About this exercise: Copy the lines from the line with "<sup>**17**</sup>Which forsakes the" up to and including the line with "<sup>**7**</sup>Be not wise".

(Saved data entries)
• • •

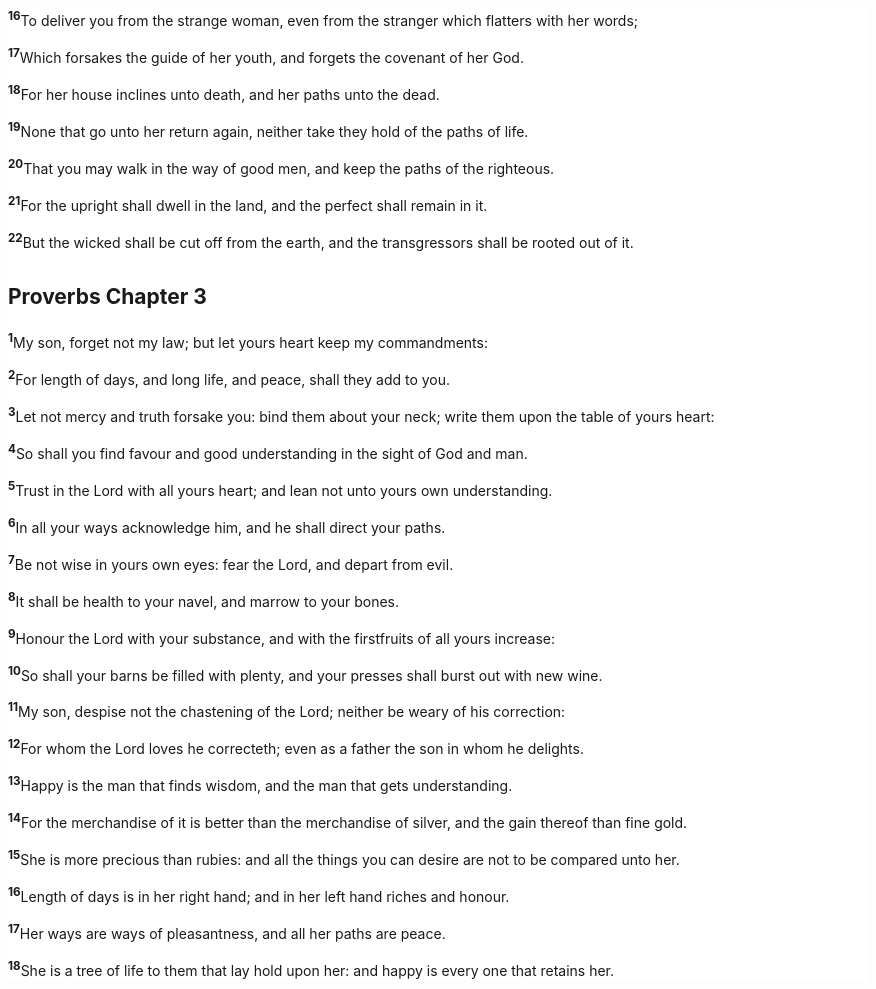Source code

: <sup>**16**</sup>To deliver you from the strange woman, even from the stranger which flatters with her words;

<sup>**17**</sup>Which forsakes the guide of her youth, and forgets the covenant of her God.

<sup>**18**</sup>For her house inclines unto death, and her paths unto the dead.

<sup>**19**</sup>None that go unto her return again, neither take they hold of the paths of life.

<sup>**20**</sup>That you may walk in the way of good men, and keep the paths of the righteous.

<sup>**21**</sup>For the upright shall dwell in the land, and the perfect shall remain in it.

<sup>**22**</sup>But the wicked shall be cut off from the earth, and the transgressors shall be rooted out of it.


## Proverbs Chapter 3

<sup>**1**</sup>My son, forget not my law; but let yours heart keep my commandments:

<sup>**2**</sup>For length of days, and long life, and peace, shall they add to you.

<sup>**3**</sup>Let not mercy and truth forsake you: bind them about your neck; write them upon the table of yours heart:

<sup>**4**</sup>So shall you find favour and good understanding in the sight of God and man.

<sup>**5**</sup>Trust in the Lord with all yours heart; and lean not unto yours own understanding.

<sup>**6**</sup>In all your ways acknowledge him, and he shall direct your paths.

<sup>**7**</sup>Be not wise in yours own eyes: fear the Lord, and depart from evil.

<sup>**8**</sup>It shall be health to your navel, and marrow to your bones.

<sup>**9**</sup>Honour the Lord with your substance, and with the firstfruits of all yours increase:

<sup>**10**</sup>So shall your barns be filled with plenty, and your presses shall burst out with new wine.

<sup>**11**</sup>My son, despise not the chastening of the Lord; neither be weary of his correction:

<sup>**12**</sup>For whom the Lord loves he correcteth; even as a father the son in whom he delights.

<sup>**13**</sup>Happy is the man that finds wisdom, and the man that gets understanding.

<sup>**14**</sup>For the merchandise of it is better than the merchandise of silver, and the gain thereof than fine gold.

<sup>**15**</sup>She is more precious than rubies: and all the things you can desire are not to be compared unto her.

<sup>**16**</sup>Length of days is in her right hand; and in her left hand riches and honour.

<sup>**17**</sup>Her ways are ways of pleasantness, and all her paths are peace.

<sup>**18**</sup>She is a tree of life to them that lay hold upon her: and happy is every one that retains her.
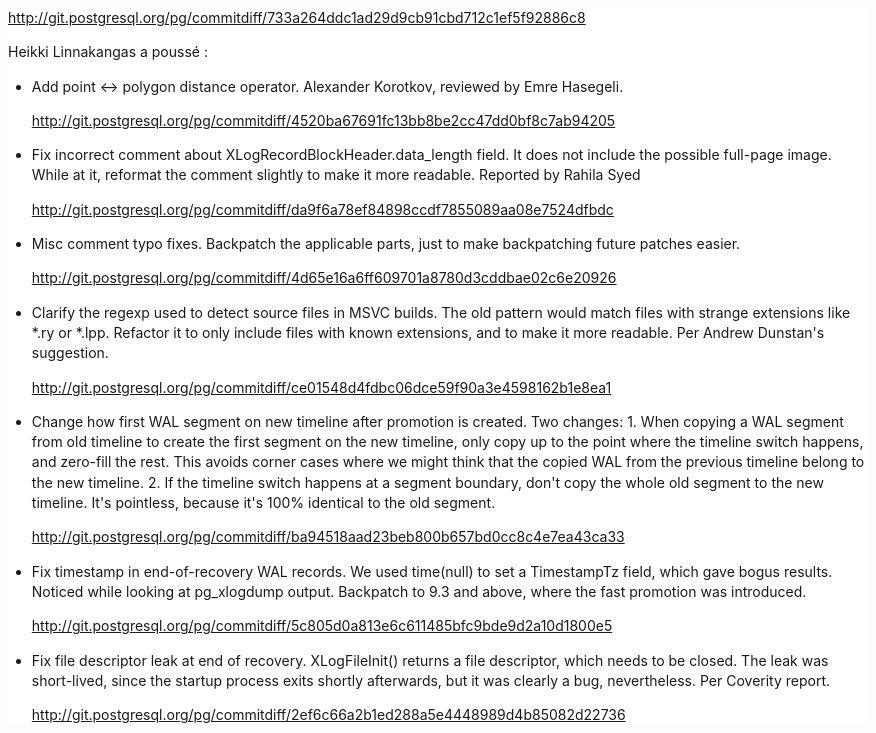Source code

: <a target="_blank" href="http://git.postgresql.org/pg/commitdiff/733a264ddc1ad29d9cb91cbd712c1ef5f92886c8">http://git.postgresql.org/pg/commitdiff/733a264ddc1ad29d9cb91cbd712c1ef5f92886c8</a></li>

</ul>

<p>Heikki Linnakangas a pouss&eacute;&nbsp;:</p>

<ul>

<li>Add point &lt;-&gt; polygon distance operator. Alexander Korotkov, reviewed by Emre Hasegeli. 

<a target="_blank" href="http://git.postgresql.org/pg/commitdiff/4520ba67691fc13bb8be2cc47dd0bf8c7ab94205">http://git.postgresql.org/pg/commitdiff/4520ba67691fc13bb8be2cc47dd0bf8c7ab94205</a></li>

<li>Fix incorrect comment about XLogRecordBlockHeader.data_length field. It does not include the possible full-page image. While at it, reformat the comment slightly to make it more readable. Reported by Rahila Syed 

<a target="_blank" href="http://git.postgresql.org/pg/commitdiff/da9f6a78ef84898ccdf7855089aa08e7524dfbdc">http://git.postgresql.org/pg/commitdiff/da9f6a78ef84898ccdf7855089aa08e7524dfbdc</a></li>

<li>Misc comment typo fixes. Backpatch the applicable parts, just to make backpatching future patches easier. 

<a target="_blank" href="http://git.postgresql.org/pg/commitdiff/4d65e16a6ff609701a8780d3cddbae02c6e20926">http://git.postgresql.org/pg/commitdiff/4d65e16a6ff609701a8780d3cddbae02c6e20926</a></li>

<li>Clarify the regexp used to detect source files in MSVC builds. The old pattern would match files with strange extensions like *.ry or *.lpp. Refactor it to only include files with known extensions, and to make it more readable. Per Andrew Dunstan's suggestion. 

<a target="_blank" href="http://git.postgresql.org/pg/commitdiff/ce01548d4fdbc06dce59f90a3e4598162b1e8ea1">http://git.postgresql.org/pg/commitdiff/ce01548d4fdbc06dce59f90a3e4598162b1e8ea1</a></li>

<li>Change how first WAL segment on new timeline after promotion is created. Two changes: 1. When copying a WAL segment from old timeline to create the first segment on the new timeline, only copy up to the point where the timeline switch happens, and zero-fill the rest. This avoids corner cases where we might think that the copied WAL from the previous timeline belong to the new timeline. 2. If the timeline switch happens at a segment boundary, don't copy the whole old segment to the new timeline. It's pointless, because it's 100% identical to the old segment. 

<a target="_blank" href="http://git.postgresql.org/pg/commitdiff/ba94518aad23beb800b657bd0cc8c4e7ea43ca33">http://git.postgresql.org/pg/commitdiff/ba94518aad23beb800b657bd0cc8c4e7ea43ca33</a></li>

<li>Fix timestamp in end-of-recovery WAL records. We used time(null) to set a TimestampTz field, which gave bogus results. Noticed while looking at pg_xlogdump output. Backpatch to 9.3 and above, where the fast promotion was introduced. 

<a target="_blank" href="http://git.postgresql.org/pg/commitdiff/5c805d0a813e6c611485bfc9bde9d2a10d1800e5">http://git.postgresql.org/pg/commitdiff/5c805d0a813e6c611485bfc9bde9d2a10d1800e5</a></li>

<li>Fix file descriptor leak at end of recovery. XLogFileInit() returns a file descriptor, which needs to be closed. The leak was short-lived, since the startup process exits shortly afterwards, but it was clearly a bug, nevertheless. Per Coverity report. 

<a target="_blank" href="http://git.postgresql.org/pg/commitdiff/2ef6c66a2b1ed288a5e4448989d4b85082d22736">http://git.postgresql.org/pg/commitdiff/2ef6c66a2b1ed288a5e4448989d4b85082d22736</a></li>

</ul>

• • •

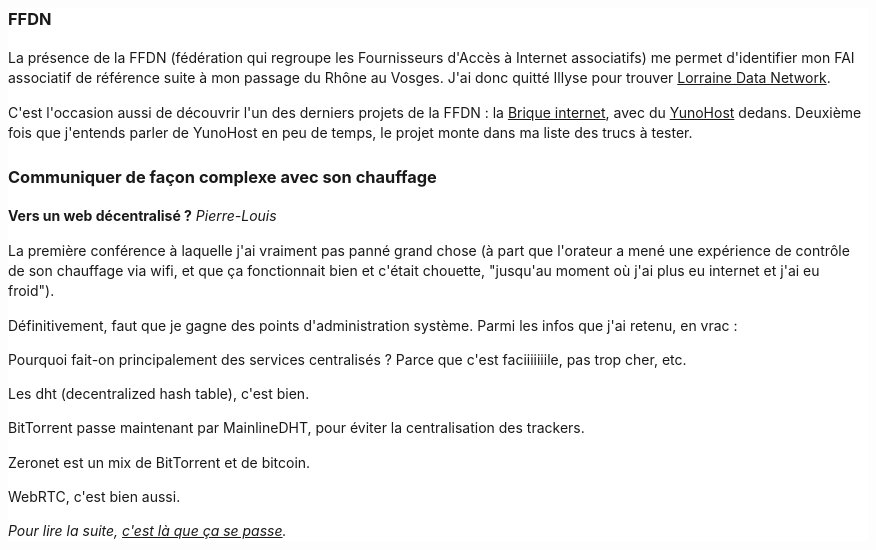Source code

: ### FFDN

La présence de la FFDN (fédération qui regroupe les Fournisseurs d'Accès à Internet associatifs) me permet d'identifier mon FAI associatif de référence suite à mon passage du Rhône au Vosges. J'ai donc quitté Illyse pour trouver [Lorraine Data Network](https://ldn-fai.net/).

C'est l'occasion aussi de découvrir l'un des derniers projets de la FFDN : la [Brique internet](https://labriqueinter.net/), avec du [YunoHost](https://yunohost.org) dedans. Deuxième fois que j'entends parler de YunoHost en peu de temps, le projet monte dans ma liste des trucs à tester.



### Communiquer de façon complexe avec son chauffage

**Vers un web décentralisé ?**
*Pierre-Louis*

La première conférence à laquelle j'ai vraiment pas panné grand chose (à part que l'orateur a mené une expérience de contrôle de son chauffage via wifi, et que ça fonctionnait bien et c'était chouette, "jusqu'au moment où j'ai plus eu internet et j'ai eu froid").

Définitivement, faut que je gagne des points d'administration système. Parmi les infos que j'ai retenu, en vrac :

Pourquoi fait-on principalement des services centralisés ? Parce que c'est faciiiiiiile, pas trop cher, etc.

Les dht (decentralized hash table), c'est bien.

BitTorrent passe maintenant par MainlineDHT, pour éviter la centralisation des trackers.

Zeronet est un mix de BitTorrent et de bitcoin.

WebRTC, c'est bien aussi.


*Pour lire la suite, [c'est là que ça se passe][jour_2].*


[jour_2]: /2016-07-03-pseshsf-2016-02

• • •

Written answer:
<sup>**17**</sup>Which forsakes the guide of her youth, and forgets the covenant of her God.

<sup>**18**</sup>For her house inclines unto death, and her paths unto the dead.

<sup>**19**</sup>None that go unto her return again, neither take they hold of the paths of life.

<sup>**20**</sup>That you may walk in the way of good men, and keep the paths of the righteous.

<sup>**21**</sup>For the upright shall dwell in the land, and the perfect shall remain in it.

<sup>**22**</sup>But the wicked shall be cut off from the earth, and the transgressors shall be rooted out of it.


## Proverbs Chapter 3

<sup>**1**</sup>My son, forget not my law; but let yours heart keep my commandments:

<sup>**2**</sup>For length of days, and long life, and peace, shall they add to you.

<sup>**3**</sup>Let not mercy and truth forsake you: bind them about your neck; write them upon the table of yours heart:

<sup>**4**</sup>So shall you find favour and good understanding in the sight of God and man.

<sup>**5**</sup>Trust in the Lord with all yours heart; and lean not unto yours own understanding.

<sup>**6**</sup>In all your ways acknowledge him, and he shall direct your paths.

<sup>**7**</sup>Be not wise in yours own eyes: fear the Lord, and depart from evil.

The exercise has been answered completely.